**** TEXT FOR ANALYSIS
Example of rockylinux-8 built by https://ci.bigtop.apache.org/job/Bigtop-3.2.1-aarch64/

BASEARCH is used as $basearch of Yum variables. Possible values are x86_64, aarch64 and ppc64le. It is used as the name of Jenkins job too.

PLATFORM is label set to agent of Jenkins. Possible values are amd64-slave, aarch64-slave and ppc64le-slave here.

$ export GPG_TTY=$(tty)
$ export VERSION=3.3.0
$ export OS=rockylinux
$ export OSVER=8
$ export BASEARCH=aarch64
$ export PLATFORM=aarch64-slave
$ mkdir -p releases/${VERSION}/${OS}/${OSVER}/${BASEARCH}
$ cd releases/${VERSION}/${OS}/${OSVER}/${BASEARCH}
$ for product in bigtop-groovy bigtop-jsvc bigtop-select bigtop-utils alluxio flink hadoop hbase hive kafka livy phoenix ranger solr spark tez zeppelin zookeeper
  do
    rm -rf ${product} &&
    curl -L -o ${product}.zip https://ci.bigtop.apache.org/job/Bigtop-${VERSION}-${BASEARCH}/DISTRO=${OS}-${OSVER},PLATFORM=${PLATFORM},PRODUCT=${product}/lastSuccessfulBuild/artifact/*zip*/archive.zip &&
    jar xf ${product}.zip &&
    mv archive/output/${product} . &&
    rmdir -p archive/output &&
    rm ${product}.zip
  done
$ find . -name '*.rpm' | xargs rpm --define '_gpg_name Masatake Iwasaki' --addsign

$ rm -rf repodata
$ createrepo .
$ gpg --detach-sign --armor repodata/repomd.xml

$ aws --profile iwasakims s3 sync --acl public-read . s3://repos.bigtop.apache.org/releases/${VERSION}/${OS}/${OSVER}/${BASEARCH}/

Example of debian-11 built by https://ci.bigtop.apache.org/job/Bigtop-3.2.1-x86_64/

ARCH is used as $(ARCH) of deb. Possible values are amd64, arm64 and ppc64el as shown by dpkg-architecture -L It is ppc64el for Deb packaging while ppc64le is used for RPM packaging.

BASEARCH is used as $basearch of Yum variables. Possible values are x86_64, aarch64 and ppc64le. Since it is used as the name of Jenkins jobs, it must be defined even on Deb packaging too.

PLATFORM is label set to agent of Jenkins. Possible values are amd64-slave, aarch64-slave and ppc64le-slave here.

$ export GPG_TTY=$(tty)
********
**** INFORMATION SUPPLIED
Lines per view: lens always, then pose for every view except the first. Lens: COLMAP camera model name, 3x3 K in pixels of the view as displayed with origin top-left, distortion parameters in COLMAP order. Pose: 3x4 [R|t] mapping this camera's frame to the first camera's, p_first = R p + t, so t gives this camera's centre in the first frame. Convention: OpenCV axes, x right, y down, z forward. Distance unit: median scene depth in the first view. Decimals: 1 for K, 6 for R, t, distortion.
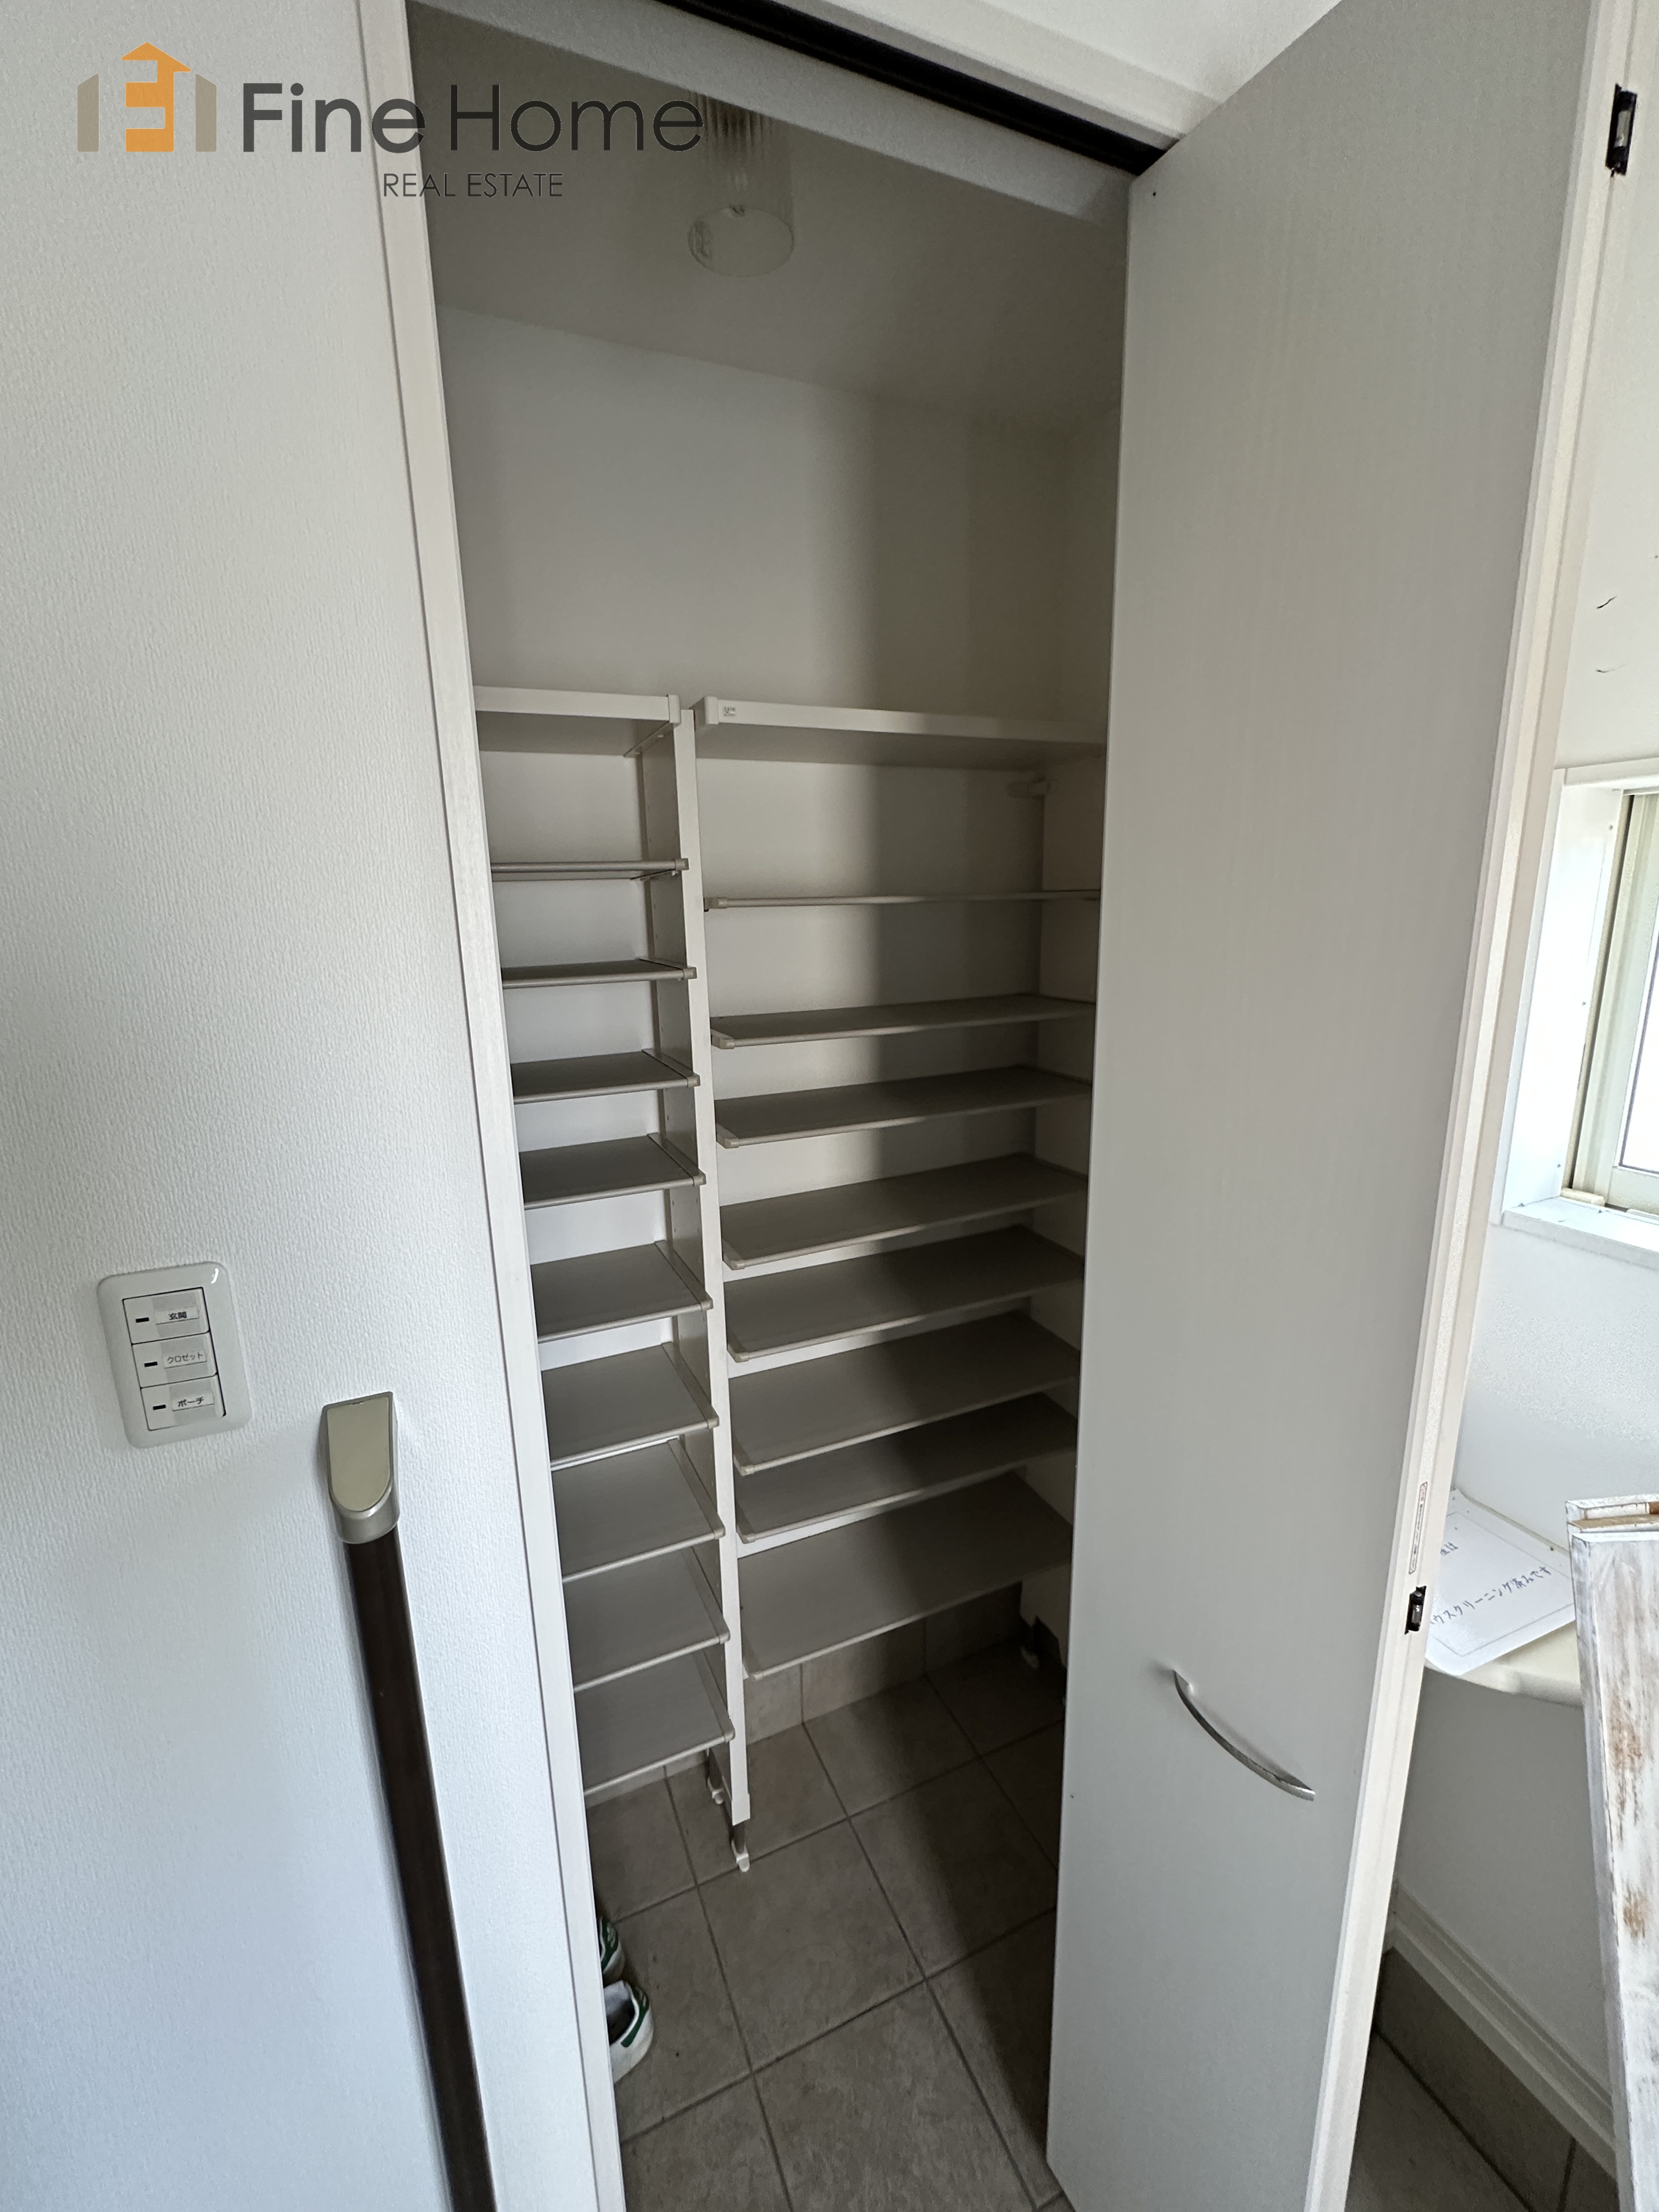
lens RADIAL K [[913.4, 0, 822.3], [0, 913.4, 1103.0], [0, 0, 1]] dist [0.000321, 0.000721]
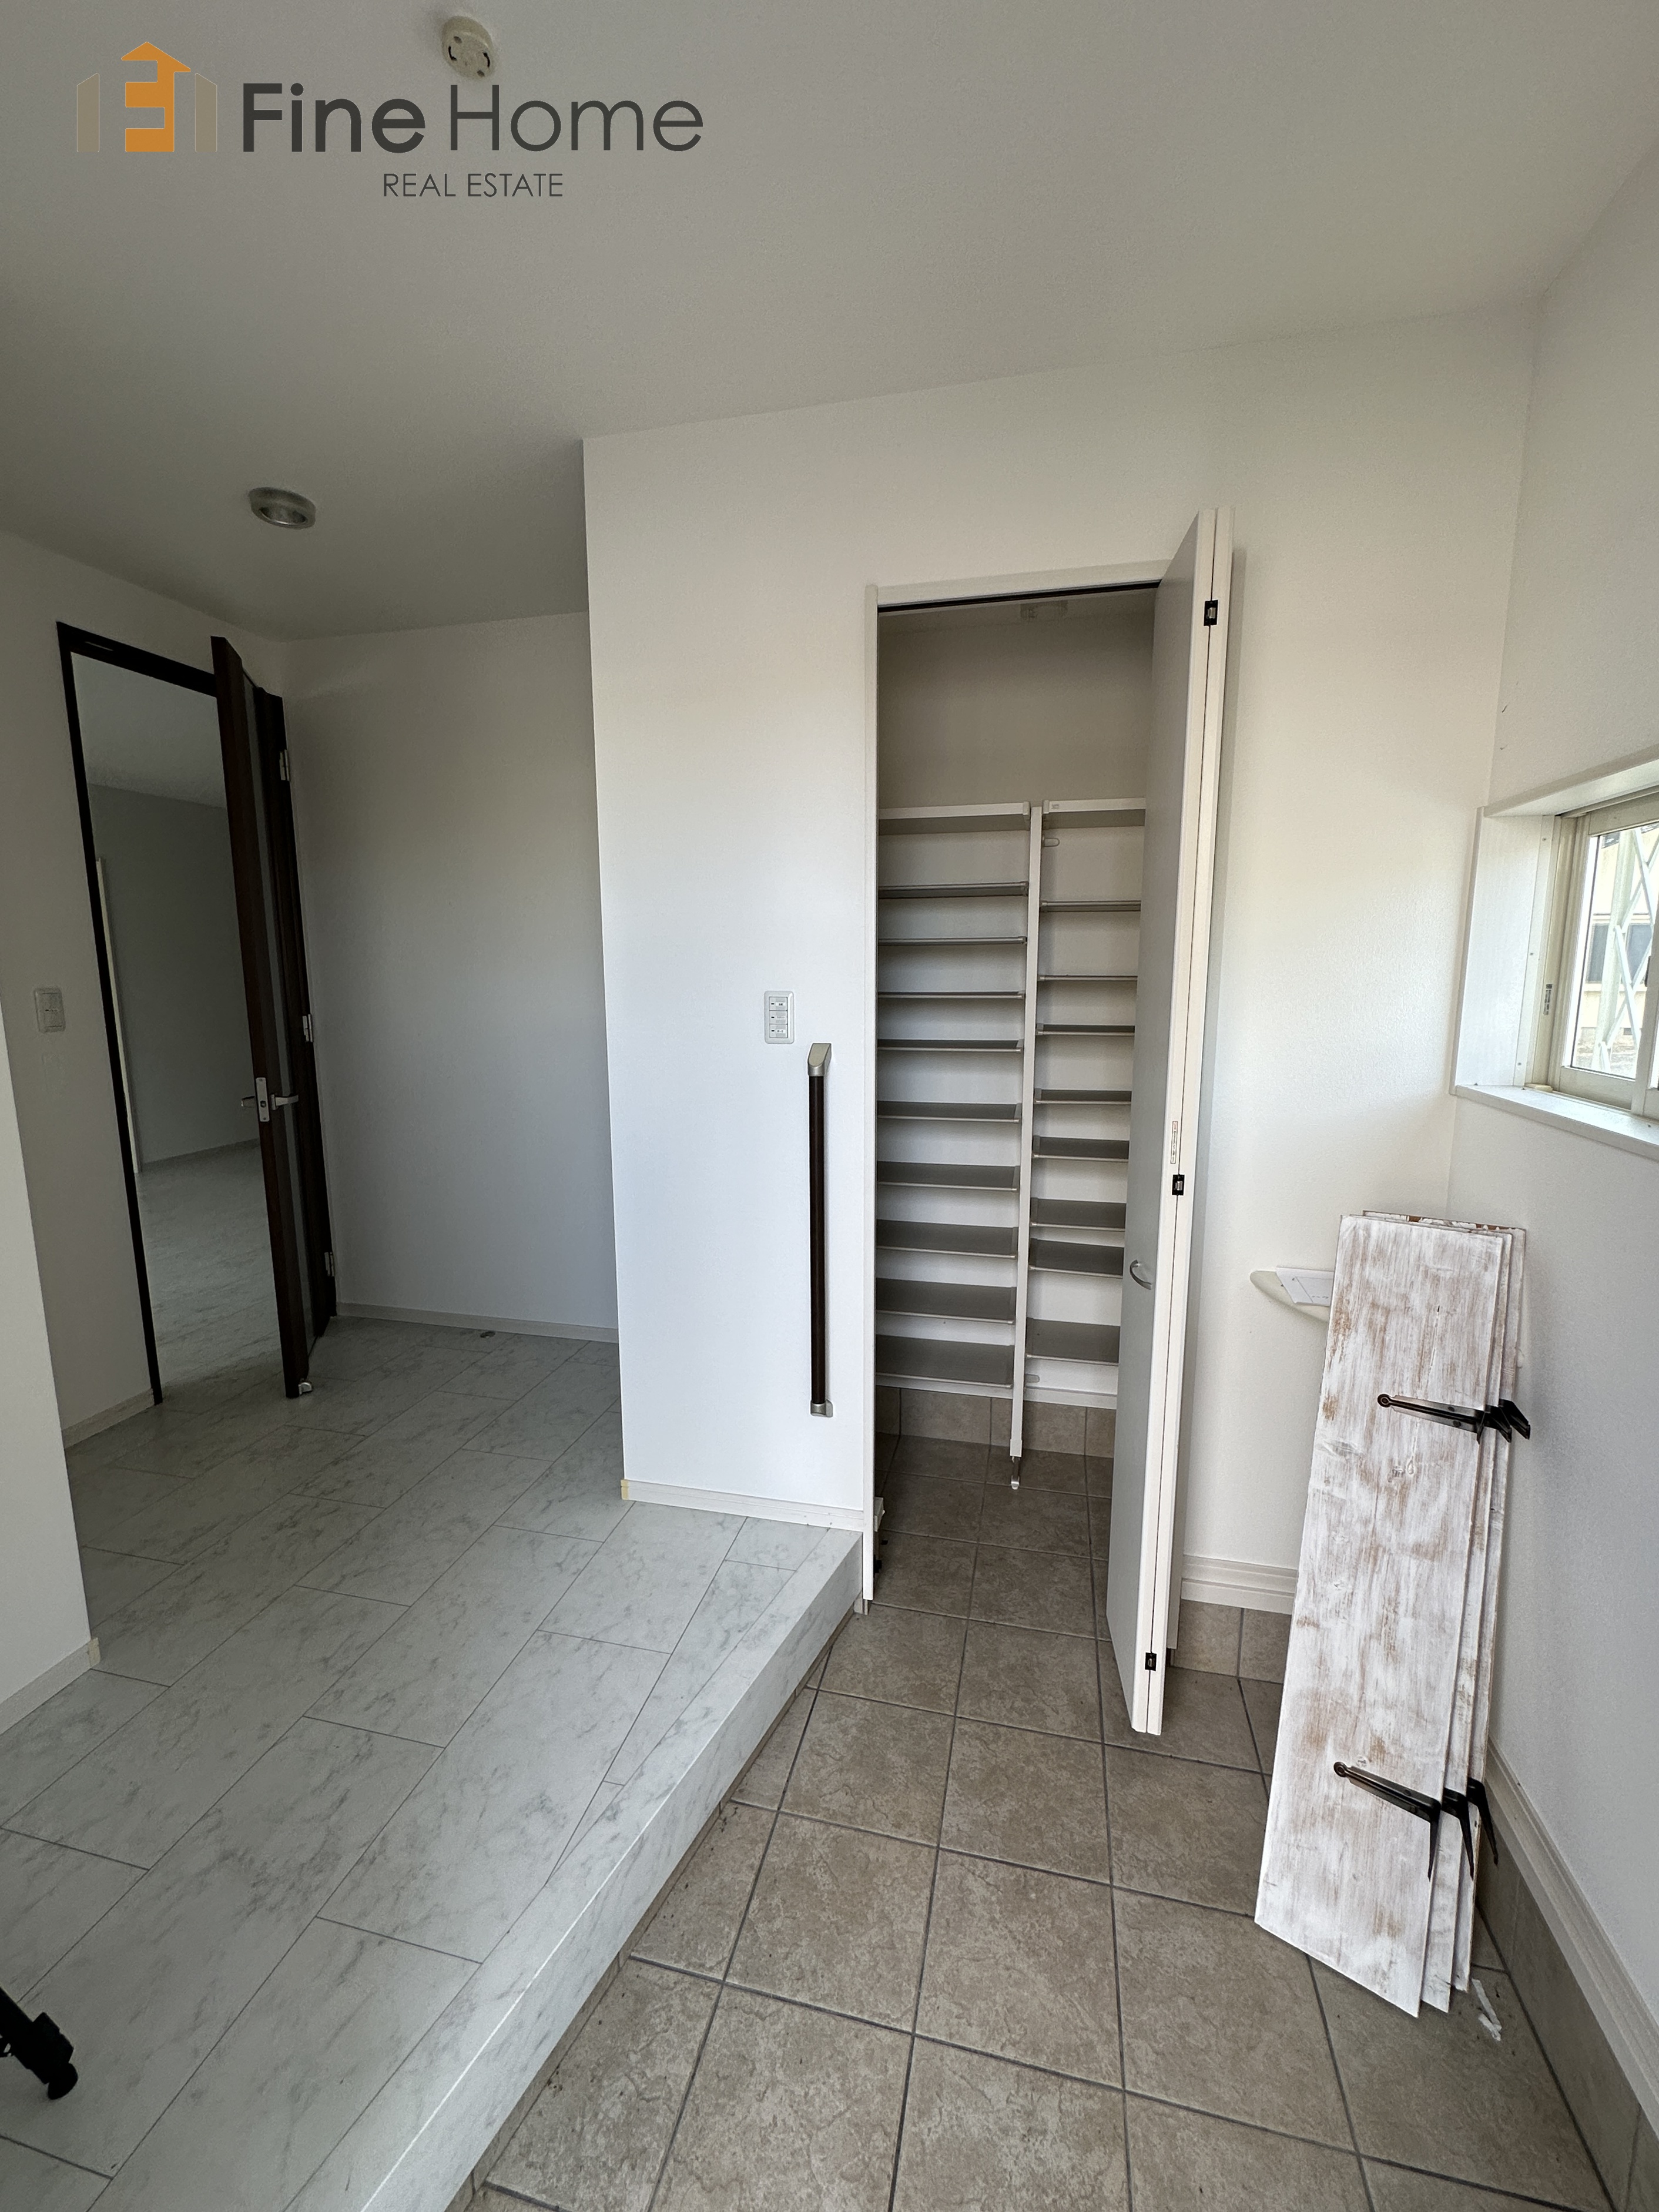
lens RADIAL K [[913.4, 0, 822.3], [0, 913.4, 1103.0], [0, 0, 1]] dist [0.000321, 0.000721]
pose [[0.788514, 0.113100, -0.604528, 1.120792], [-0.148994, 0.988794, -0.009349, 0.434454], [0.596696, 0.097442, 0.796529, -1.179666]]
********
__WHAT YOU NEED TO DO__:
1. Please write out the part of the Bigtop repository instructions between "Example of debian-11" and "Deb packaging too.", inclusive.
2. List every variable name that the Bigtop repository instructions set with an export command.

__ANSWERS__:
1.
Example of debian-11 built by https://ci.bigtop.apache.org/job/Bigtop-3.2.1-x86_64/

ARCH is used as $(ARCH) of deb. Possible values are amd64, arm64 and ppc64el as shown by dpkg-architecture -L It is ppc64el for Deb packaging while ppc64le is used for RPM packaging.

BASEARCH is used as $basearch of Yum variables. Possible values are x86_64, aarch64 and ppc64le. Since it is used as the name of Jenkins jobs, it must be defined even on Deb packaging too.

2. GPG_TTY, VERSION, OS, OSVER, BASEARCH, PLATFORM